**EXERCISE DETAILS:**
Lines before the one containing "focal_35mm: 81" are left out; that line and every line after it, through the end of the records, are to be reproduced exactly.

**MATERIALS PROVIDED:**
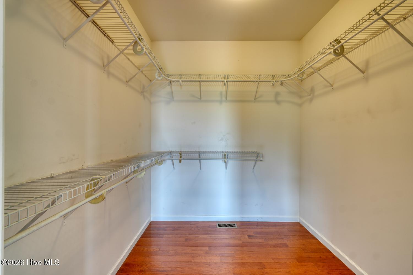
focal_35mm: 15
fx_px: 172
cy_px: 138
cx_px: 206
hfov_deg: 100.4
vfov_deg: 77.3
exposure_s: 2.5
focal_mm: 10
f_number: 8
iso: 100
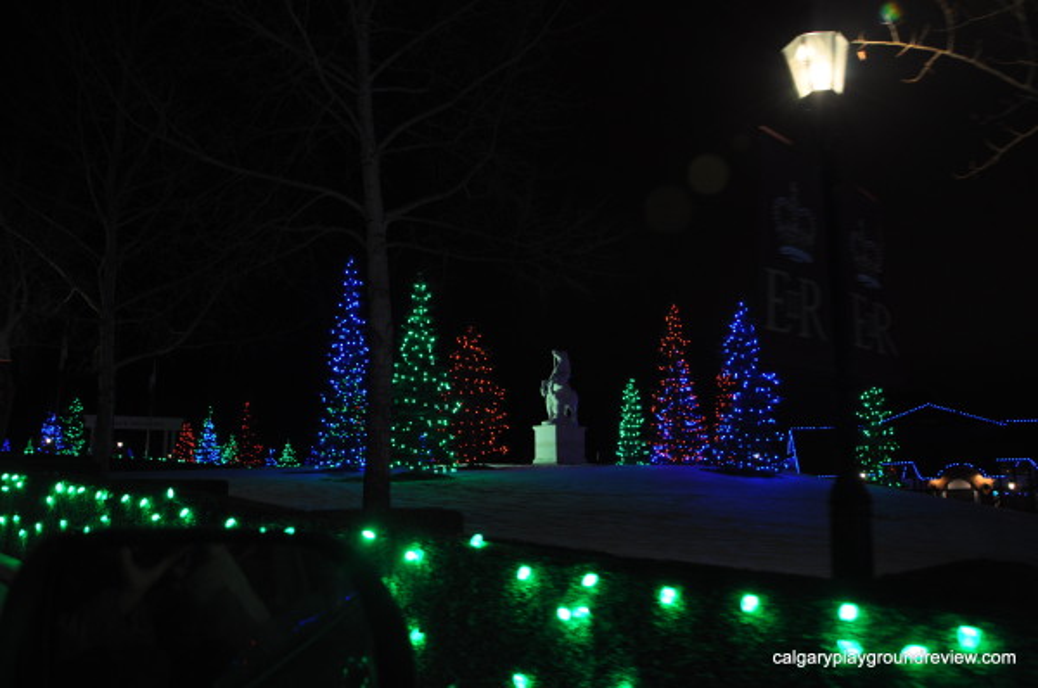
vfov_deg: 47.8
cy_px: 344
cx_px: 519
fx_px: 777
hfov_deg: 67.5
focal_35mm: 27
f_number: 4
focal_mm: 18
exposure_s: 1/15
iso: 500
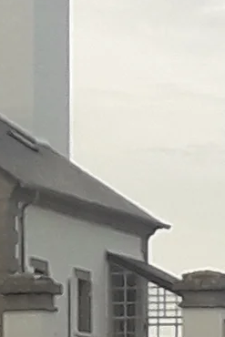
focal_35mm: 81
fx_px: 759
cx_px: -12
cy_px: 308
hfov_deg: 16.4
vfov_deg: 24.3
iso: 40
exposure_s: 1/392
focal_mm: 3.6
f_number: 1.9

**EXERCISE RESULT:**
focal_35mm: 81
fx_px: 759
cx_px: -12
cy_px: 308
hfov_deg: 16.4
vfov_deg: 24.3
iso: 40
exposure_s: 1/392
focal_mm: 3.6
f_number: 1.9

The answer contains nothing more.